Saved entries
==============================
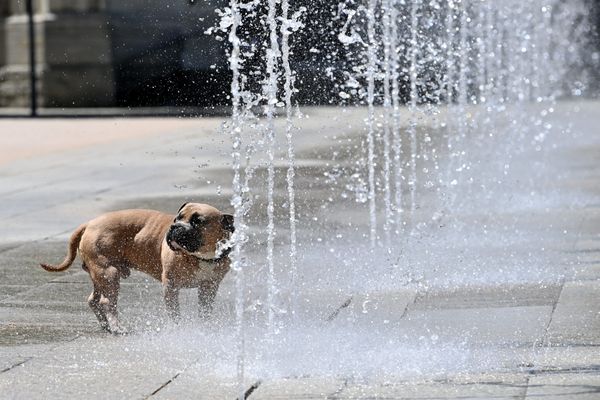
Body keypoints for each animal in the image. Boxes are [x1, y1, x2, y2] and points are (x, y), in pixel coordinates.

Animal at [41, 203, 233, 334]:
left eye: (198, 221)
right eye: (177, 218)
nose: (174, 227)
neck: (202, 256)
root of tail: (90, 223)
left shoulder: (209, 287)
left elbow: (205, 310)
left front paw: (204, 328)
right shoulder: (171, 287)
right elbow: (174, 312)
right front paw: (179, 329)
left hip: (100, 276)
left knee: (93, 300)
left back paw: (106, 325)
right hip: (109, 273)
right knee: (107, 302)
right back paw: (117, 327)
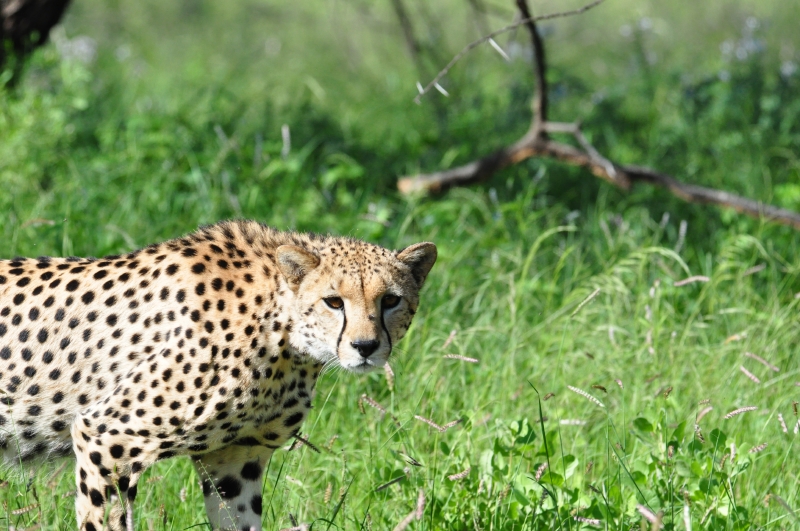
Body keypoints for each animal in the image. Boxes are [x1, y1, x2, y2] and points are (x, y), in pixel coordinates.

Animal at [0, 219, 437, 531]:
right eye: (333, 302)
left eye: (390, 300)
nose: (366, 346)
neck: (282, 333)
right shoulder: (106, 436)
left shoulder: (235, 457)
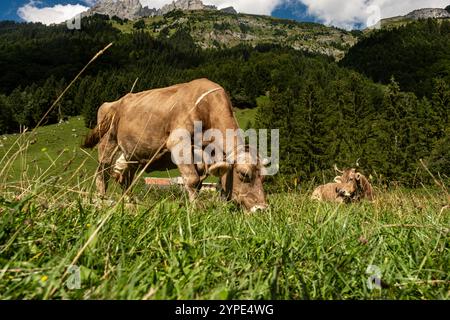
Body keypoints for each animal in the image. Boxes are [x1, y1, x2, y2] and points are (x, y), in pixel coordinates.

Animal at [82, 78, 268, 212]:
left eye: (264, 178)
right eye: (243, 174)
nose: (261, 209)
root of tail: (114, 102)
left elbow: (201, 183)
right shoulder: (179, 142)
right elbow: (192, 180)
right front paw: (196, 210)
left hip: (133, 153)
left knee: (125, 178)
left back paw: (130, 204)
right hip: (108, 141)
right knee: (103, 171)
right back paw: (102, 201)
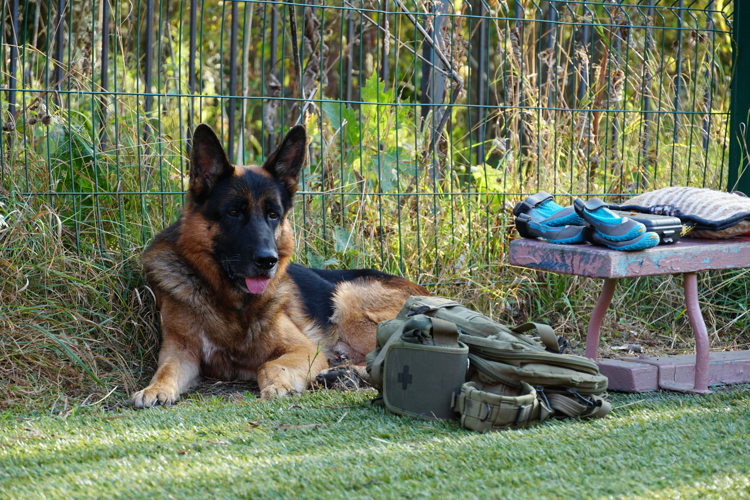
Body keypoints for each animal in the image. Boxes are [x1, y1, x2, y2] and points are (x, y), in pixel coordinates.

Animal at [134, 124, 428, 406]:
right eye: (233, 212)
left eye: (273, 215)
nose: (268, 260)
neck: (229, 302)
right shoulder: (181, 350)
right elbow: (166, 370)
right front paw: (155, 389)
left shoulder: (305, 350)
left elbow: (268, 365)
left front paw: (279, 386)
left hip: (349, 299)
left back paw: (344, 374)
==============================
-- Exercise aim --
Repeat word for word the lines starting at the one with "right eye: (243, 174)" and ending at the final line of the records above, both included; no pictures.

-- Reply --
right eye: (243, 174)
nose: (261, 209)
root of tail: (114, 102)
left elbow: (201, 183)
right shoulder: (179, 142)
right elbow: (192, 180)
right front paw: (196, 210)
left hip: (133, 153)
left knee: (125, 178)
left back paw: (130, 204)
right hip: (108, 141)
right knee: (103, 171)
right back paw: (102, 201)
Body keypoints for each animal in the image. Boxes are [x1, y1, x2, y2] and points are (x, y), in pixel coordinates.

Animal at [134, 124, 428, 406]:
right eye: (233, 212)
left eye: (273, 215)
nose: (268, 260)
neck: (229, 302)
right shoulder: (181, 350)
right elbow: (166, 370)
right front paw: (155, 389)
left shoulder: (305, 350)
left elbow: (268, 365)
left front paw: (279, 386)
left hip: (349, 299)
left back paw: (344, 374)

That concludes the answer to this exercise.